08/30/18 – The morning sun felt good, and a hot cup of coffee and oatmeal really hit the spot! Again, it would have been nice to have a campfire to warm us up in the morning! After breakfast, we packed up and began our final ascent to Tennessee Pass. From our campsite, Tennessee Pass was a climb of about 1,100′ over the 6 mile distance. During the initial climb out of the valley, we heard a voice from behind us, that sounded like a bike rider wanting to pass by. We stepped aside only to find that it was a young backpacker cruising up the hill carrying his trekking poles…not even winded. Oh, to be 35 or 40 years younger. But, alas, it is what it is, as they say. We are in our 60’s and hiking the Colorado Trail… The additional effort and strain on these old bodies make the journey all the more sweet, and the panoramic views we’re rewarded with even more beautiful!!
Spotting Deer on the Way to Coking Ovens
We continued on and saw 3 deer along the trail. About 2 hours into the final day of our adventure, we headed west, crossing US highway 24 and a railroad track. The trail soon turned south, following the Mitchell Creek drainage. The old abandoned railroad grade was visible where the train had traveled up the middle of the valley. The trail soon merged into the railroad grade which led us to our destination at the Tennessee Pass trailhead. On the last stretch of the trail, the slopes of Ski Cooper were visible ahead.
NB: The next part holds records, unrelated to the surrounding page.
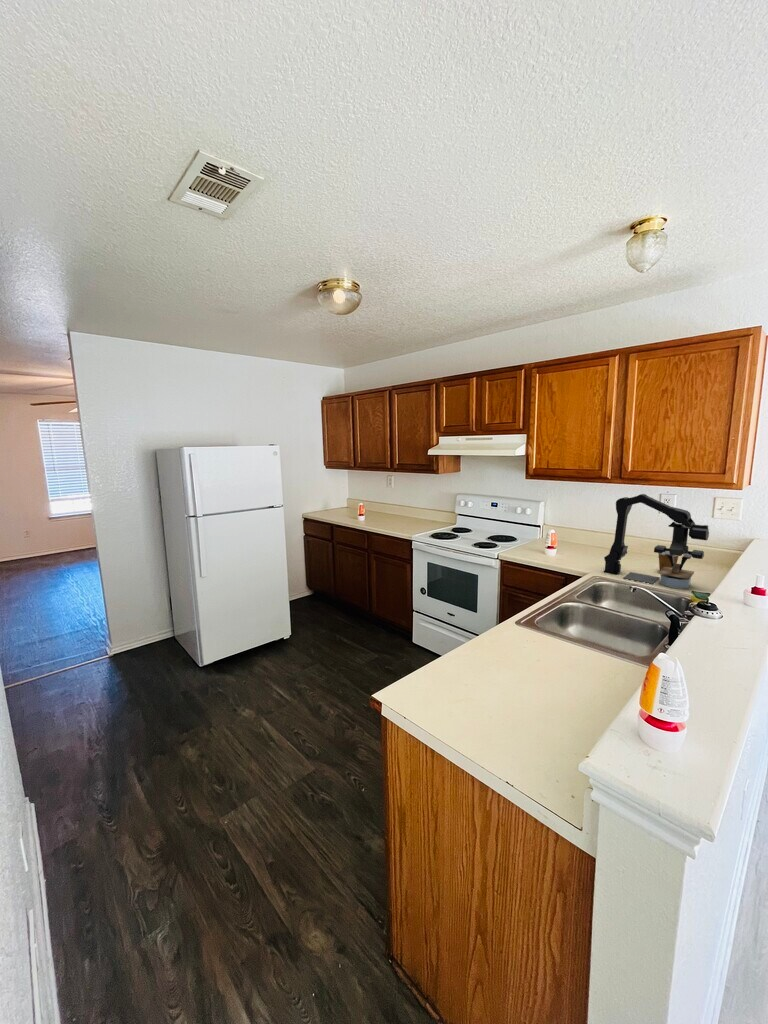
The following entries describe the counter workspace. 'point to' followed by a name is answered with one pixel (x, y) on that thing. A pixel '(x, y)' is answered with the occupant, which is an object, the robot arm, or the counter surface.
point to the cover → (676, 572)
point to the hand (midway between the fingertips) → (676, 569)
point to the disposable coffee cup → (666, 560)
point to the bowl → (675, 581)
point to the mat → (641, 578)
This is an area where the 10th Mountain Division trained as well (called Cooper Hill at that time). We also passed by a group of historic coking ovens that were used when the railroad was active in the area.
After arriving at the car, we took a few minutes to go through a memorial for the 10th Mountain Division soldiers who gave their lives in service to their country. There was also a historical summary about Camp Hale and the 10th Mountain Division military campaigns. This unit was trained in mountain fighting and on skis. They were instrumental to allied battles in northern Italy. We then drove to Leadville and had a burger at Gringo’s for lunch. It tasted gooood!